OPDRACHT 1:
Leg uit waarom een kapitaalinbreng door de overheid volgens de tekst over kapitaalinbreng alleen als financiële verrichting mag worden geboekt wanneer de overheid in ruil een financieel actief van dezelfde waarde ontvangt.
OPDRACHT 2:
Pak de tekst over kapitaalinbreng door de overheid weer op en schrijf hem verder vanaf het punt waar hij nu eindigt.

In de optiek van de nationale rekeningen worden kapitaaloverdrachten beschouwd als betalingen “om niet” aan de overheid, die de verwerving of de overdracht inhouden van een of meer activa door minstens een van de partijen betrokken bij de verrichting.
In de praktijk rijst de volgende vraag: dient de inbreng door de overheid van kapitaal in een onderneming of in een internationale instelling in de nationale rekeningen te worden geboekt als:
- een financiële verrichting (hoofdgroep 8): in deze veronderstelling is de storting door de overheid vergelijkbaar met een aandeelhoudershandeling in een handelscontext. De kapitaalinbreng kan slechts als financiële verrichting worden geboekt als de overheid in ruil een financieel actief krijgt van dezelfde waarde. Dit is een fundamenteel kenmerk van financiële verrichtingen. Door kapitaalaandelen in te brengen in een vennootschap, treedt de overheid op als aandeelhouder om in ruil dividenden te krijgen of een meerwaarde te verkrijgen. Daadwerkelijke storting van dividenden – of het realiseren van meerwaarden – is aldus een belangrijk criterium om de handelscontext van de verrichting te beoordelen en de inbreng van fondsen als een financiële verrichting te behandelen. Als deze voorwaarden vervuld zijn, wordt de kapitaalinbreng als kapitaalverhoging geanalyseerd en dus als financiële verrichting geboekt op het financiële instrument “aandelen en andere deelnemingen” en zal geen weerslag hebben op het vorderingensaldo van de overheid. Bij het onderzoek van de verwachte winst:
- moeten de toelagen en andere openbare overdrachten worden uitgesloten uit de berekening;
- moet de vergelijking worden gemaakt hetzij met de winst van de privébedrijven actief in dezelfde bedrijfstak, hetzij met het rendement van de staatsobligaties op lange termijn.
- een niet-financiële verrichting (hoofdgroep 5): in deze veronderstelling is de storting van de overheid “om niet” en gebeurt die om algemene beleidsredenen en buiten een handelscontext. Er staat geen tegenprestatie tegenover en heeft geen automatisch effect (en voor eenzelfde bedrag) op de participatie van de Staat in het bedrijf. Het zal worden geanalyseerd en geboekt als kapitaaloverdracht. Door haar optreden verwacht de overheid geen dividend terug (meestal keert een onderneming die dergelijke overdracht geniet, geen dividend uit), maar enkel een verbetering van de financiële toestand van de onderneming en de bevrediging van maatschappelijke behoeften (in termen van werkgelegenheid of overheidsinfrastructuur, …).

BRONMATERIAAL:

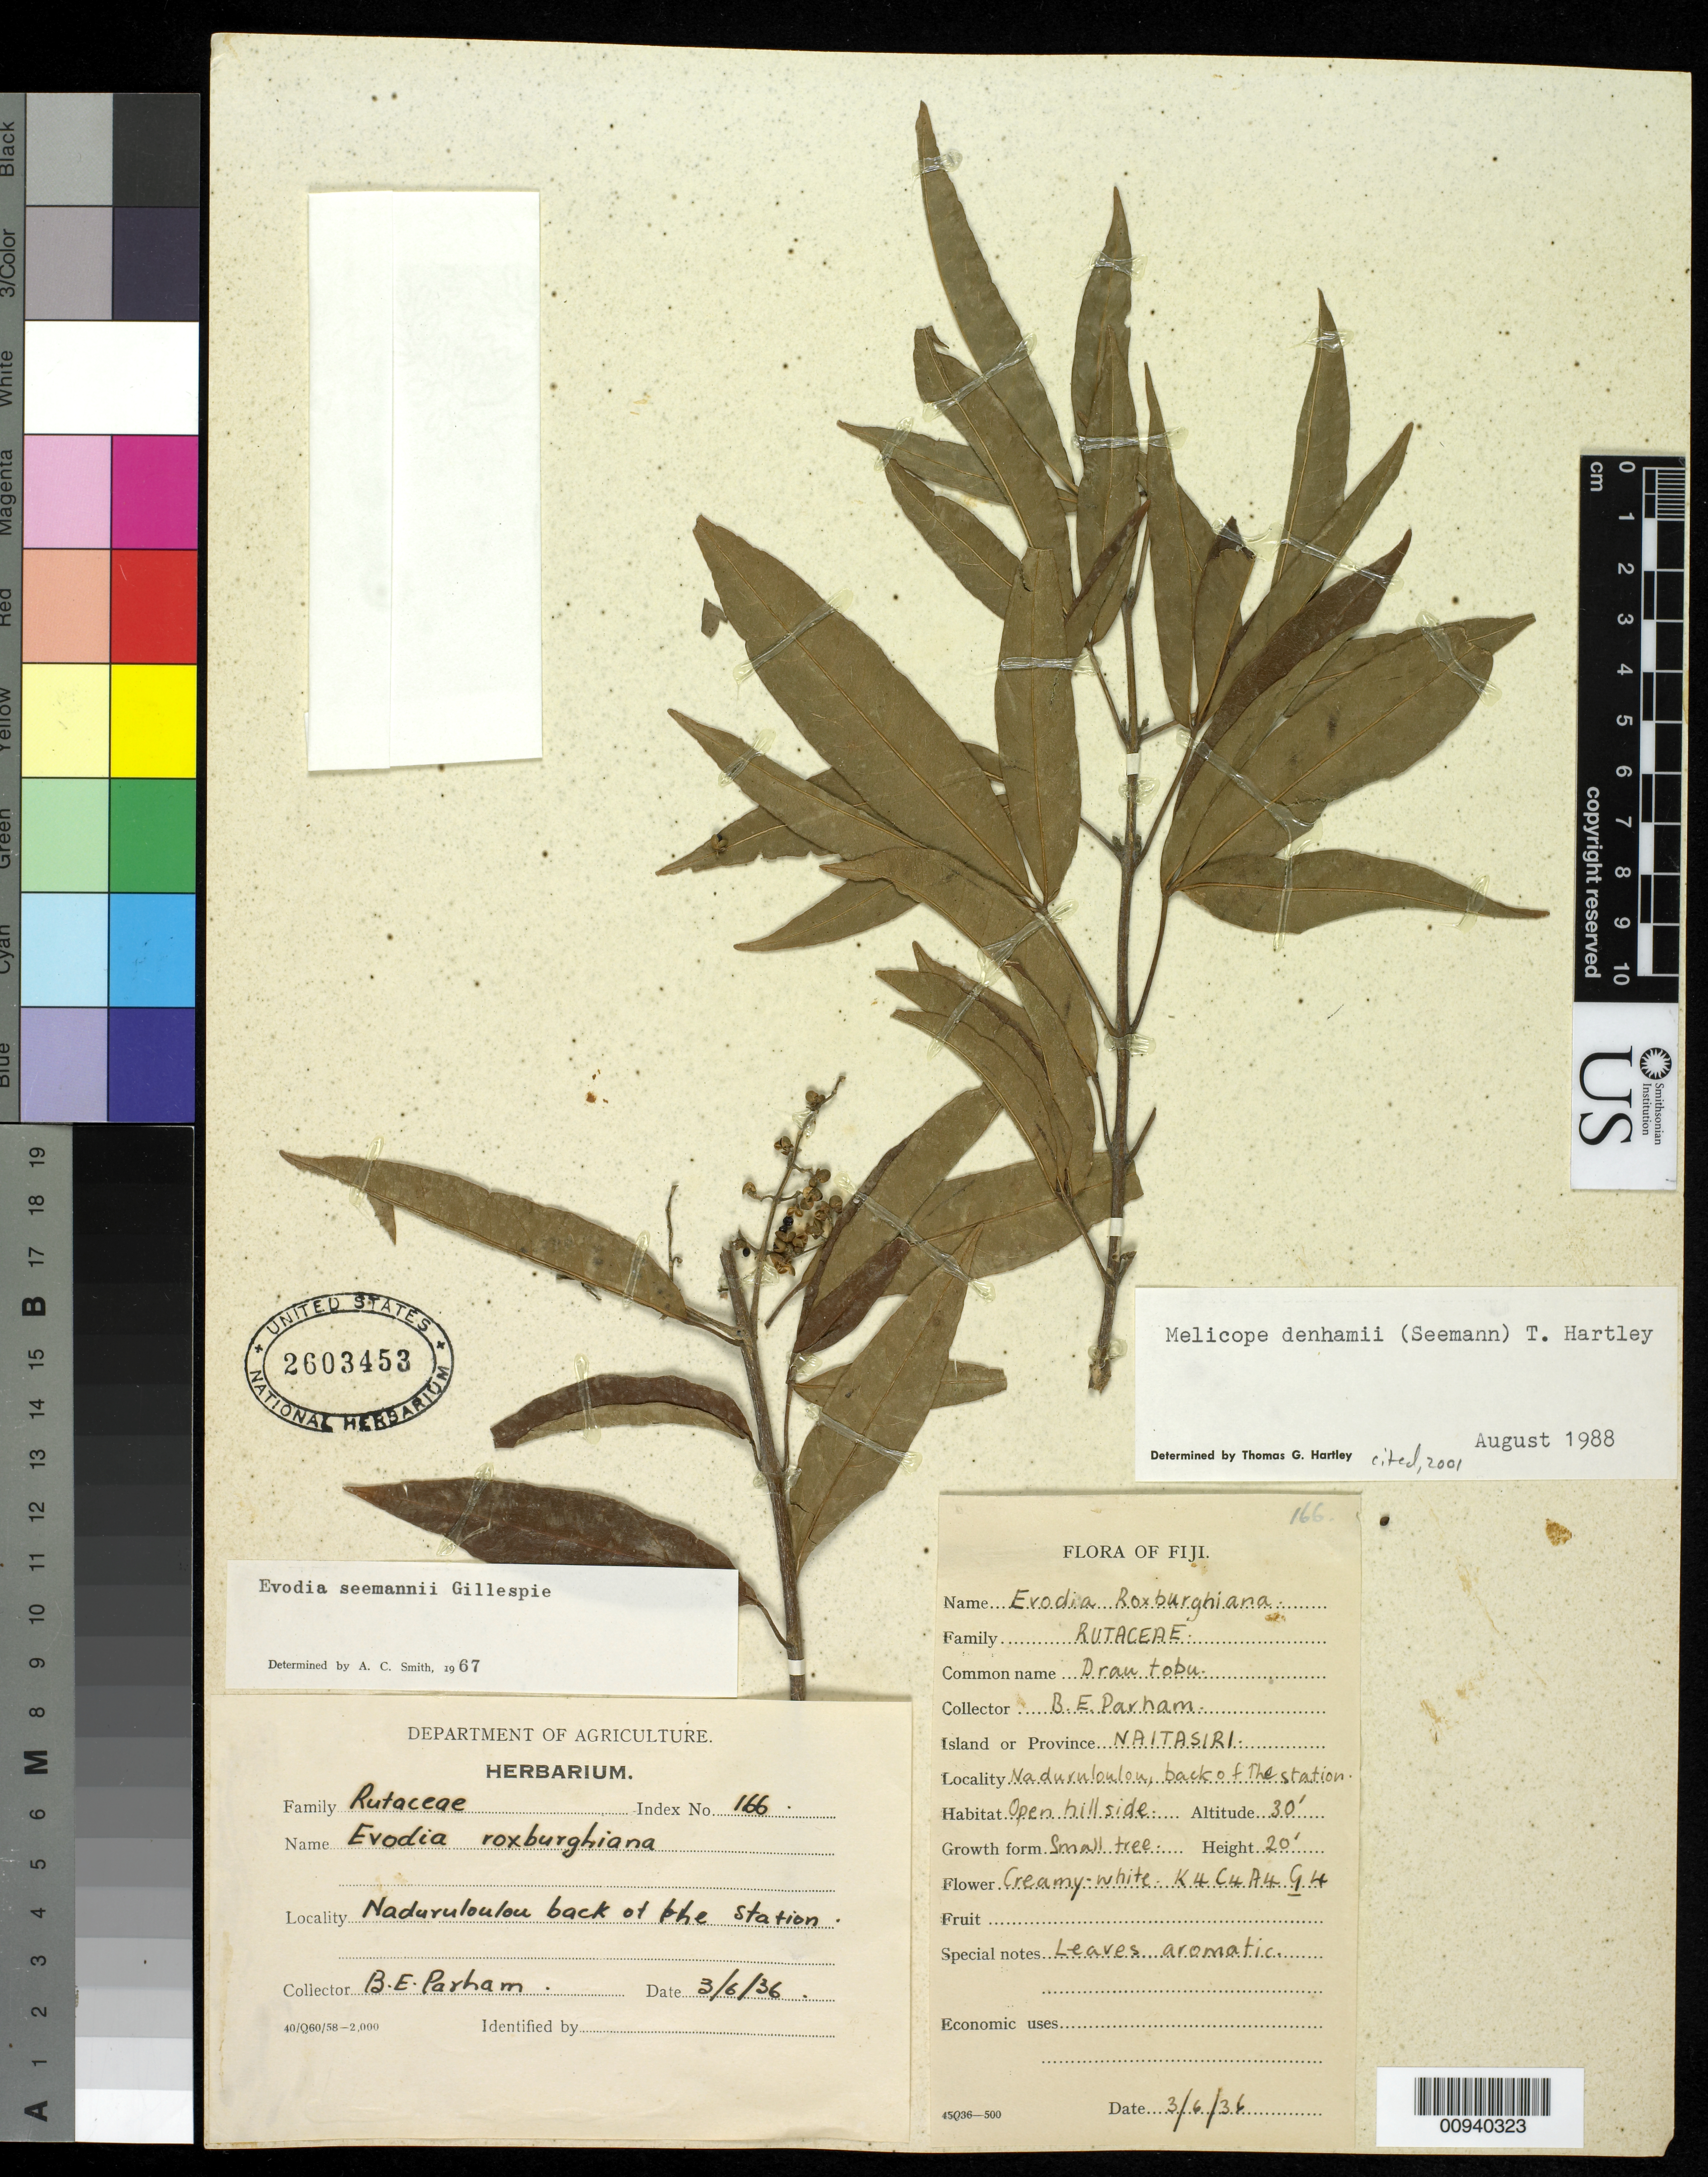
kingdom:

UITWERKING 1:
Het ontvangen van een financieel actief van dezelfde waarde is volgens de tekst een fundamenteel kenmerk van financiële verrichtingen. De storting is in dat geval vergelijkbaar met een aandeelhoudershandeling in een handelscontext. De overheid brengt kapitaalaandelen in als aandeelhouder om er dividenden of een meerwaarde voor terug te krijgen.

UITWERKING 2:
Als een overheid kapitaal inbrengt in een bestaand bedrijf (zonder dat daardoor de hoofdactiviteit ervan radicaal wordt gewijzigd) dat verliezen heeft opgestapeld, en deze verliezen geboekt zijn volgens de gebruikelijke algemene boekhoudregels, zal in het algemeen de kapitaalinbreng in zijn geheel als niet-financiële verrichting worden behandeld (hoofdgroep 5).
Toch bestaan er enkele uitzonderingen:
- Wanneer tegelijk de kapitaalinbreng groter is dan het bedrag van de opgestapelde verliezen en het duidelijk is dat het overblijvende deel uitsluitend bestemd is om te investeren in reeds winstgevende activiteiten van het bedrijf, wordt de kapitaalinbreng behandeld als niet-financiële verrichting binnen de grenzen van het bedrag van de verliezen (hoofdgroep 5) en als financiële verrichting voor het deel dat overblijft (hoofdgroep 8);
- Wanneer men besloten heeft tot een “grondige herstructurering” van het bedrijf om de rendabiliteit te herstellen. In dat geval:
- wordt de kapitaalinbreng in zijn geheel behandeld als financiële verrichting (hoofdgroep 8) als er een brede consensus bestaat over het feit dat het bedrijf door de herstructurering in de nabije toekomst naar alle waarschijnlijkheid opnieuw winstgevend zal worden;
- als er echter onzekerheid is over de toekomstige gevolgen van de herstructurering, wordt de kapitaalinbreng behandeld als niet-financiële verrichting (hoofdgroep 5) binnen de grenzen van het bedrag van de opgestapelde verliezen en als financiële verrichting (hoofdgroep 8) voor het overblijvende deel.
- Als een overheidsbedrijf verlieslatend is en particuliere investeerders (met inbegrip van nieuwe investeerders) substantieel deelnemen in de kapitaalinbreng, voorzover sommige voorwaarden inzake de particuliere investeerders zijn vervuld (onder meer voor wat betreft hun rechten en risico’s, die gelijkaardig zijn aan deze van de overheid), wordt de totale overheidsinbreng in het kapitaal als financiële verrichting behandeld (hoofdgroep 8).
- Wanneer een overheidsbedrijf tijdens de jongste boekjaren geen verliezen heeft opgestapeld, wordt de totale kapitaalinbreng geboekt als een financiële verrichting (hoofdgroep 8) in de rubriek “aandelen en andere deelnemingen” (of eventueel als leningen), behalve in de veronderstelling dat de door de overheid opgelegde activiteitsvoorwaarden van de onderneming zouden wijzigen en ernstige twijfels zouden doen ontstaan over de toekomstige winstgevendheid van het bedrijf. In dit geval dient de totale kapitaalinbreng als niet-financiële verrichting (hoofdgroep 5) te worden behandeld.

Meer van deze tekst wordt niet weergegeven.